Madımak’ta Yaşananlar Hafızalarımızdan Silinmiyor
1993 yılında Sivas Madımak Oteli’nde yaşanan katliamı, aradan geçen yıllara rağmen yüreklerimizi yakmaya devam ediyor. O gün, düşünce ve ifade özgürlüğünün engellendiği, dinî fanatizmle pekişen bir saldırı sonucunda onlarca insanımız yaşamını yitirdi. Bu olay, tarihe kara bir leke olarak geçti.
Hukuki ve Siyasal Sürecin Eleştirisi
Katliamın ardından yaşanan hukuki ve siyasal süreç, bu topraklarda yaşayan halkların kardeşliğine yönelik ciddi bir tehdit olarak hafızalarımızda yer etti. Bu katliamı gerçekleştirenler hukuk önünde hesap vermediği gibi, saldırıyı takip eden süreçte sayısız provokasyon ve gerici saldırılar artarak devam etti. Devletin vatandaşlarının can güvenliğini koruma yükümlülüğünü yerine getirememesi, gözü dönmüş bir kalabalığın 35 canımızı yakmasına sessiz kalması, toplumsal vicdanı derinden yaraladı.
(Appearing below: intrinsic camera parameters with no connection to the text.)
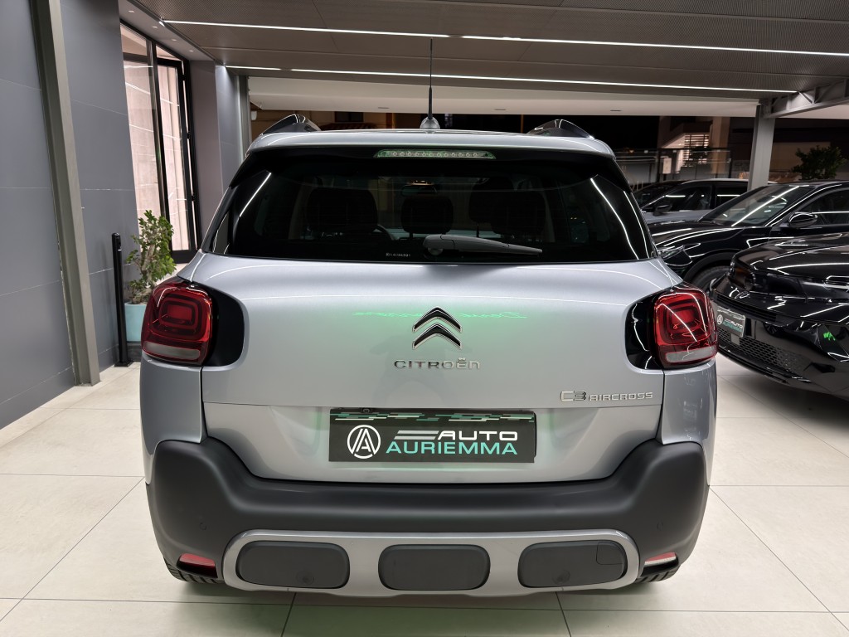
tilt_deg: -13.0
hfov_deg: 71.6
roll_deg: -1.2
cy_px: 318
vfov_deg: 56.8
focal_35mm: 24
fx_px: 589
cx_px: 424
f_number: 1.78
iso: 200
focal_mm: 6.76
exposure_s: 1/33
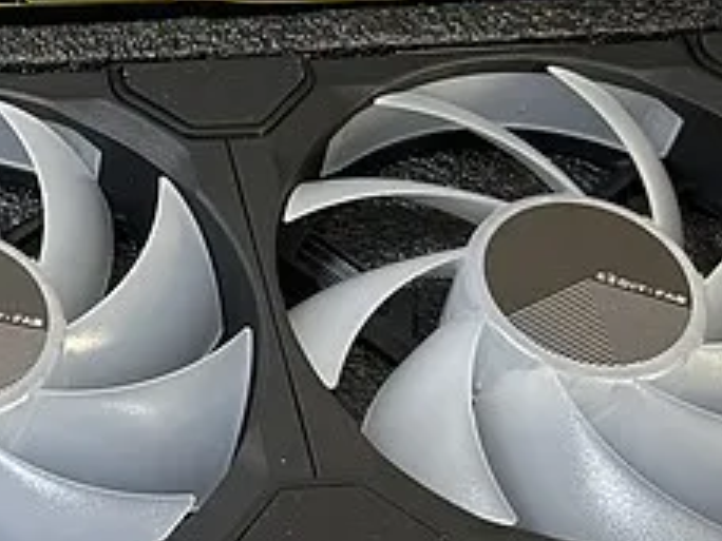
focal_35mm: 89
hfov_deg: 20.6
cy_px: 150
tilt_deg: -48.9
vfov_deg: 16.5
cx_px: -133
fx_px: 1856
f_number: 1.6
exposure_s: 1/60
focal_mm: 5.96
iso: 125
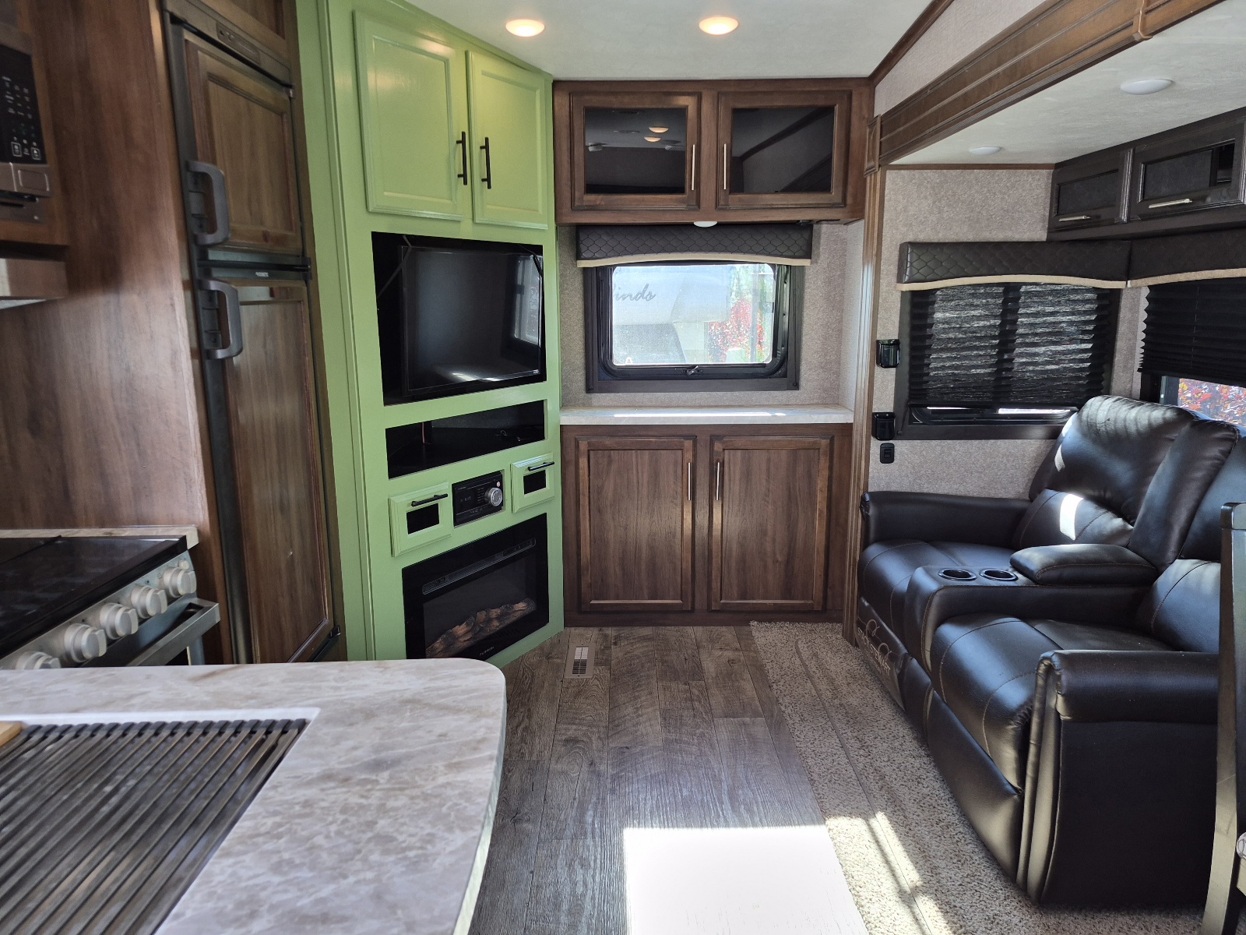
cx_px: 623
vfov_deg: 58.9
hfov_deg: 73.9
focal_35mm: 23
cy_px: 468
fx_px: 828
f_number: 1.8
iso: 200
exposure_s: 1/52.1
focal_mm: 5.4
Adaletin Yerine Getirilmemesi
Katliamın failleri zaman aşımı gibi utanç verici bir sebep bahane edilerek serbest bırakıldı. Düşüncelere, kimliklere, farklılıklara düşman olmanın yarattığı bu insanlık suçunun ideolojik altyapısı ne yazık ki bugün de varlığını sürdürüyor. İfade özgürlüğüne, düşünce yayma hürriyetine ve farklılıklara tahammülsüzlük, uzun süredir demokrasimizi esir etmiş durumda.
Toplumsal Hafızanın Önemi
Bu katliamların ve insanlık suçlarının bir daha yaşanmaması için farklı kimliklere ve farklı düşüncelere tahammülsüzlüğü besleyen siyasal yapıyı değiştirmek zorundayız. Her fırsatta toplumsal hafızamızı diri tutmalı, yaşanan katliamları anlatmalı ve aktarmalıyız. Bu topraklarda bir kişinin daha dini, dili, etnik kimliği, düşüncesi, inancı veya inançsızlığı yüzünden katledilmesine izin vermeyeceğiz.
Sivas Katliamı’nda Kaybettiklerimizi Saygıyla Anıyoruz
Sivas katliamında yitirdiğimiz canlarımızı saygıyla anıyoruz. Muharrem Ayı'nın önemine dair konuşmalar yapıldı; ancak Sivas katliamıyla ilgili de konuşulmasını beklerdik. Katliamın acısını unutmadık, unutturmayacağız.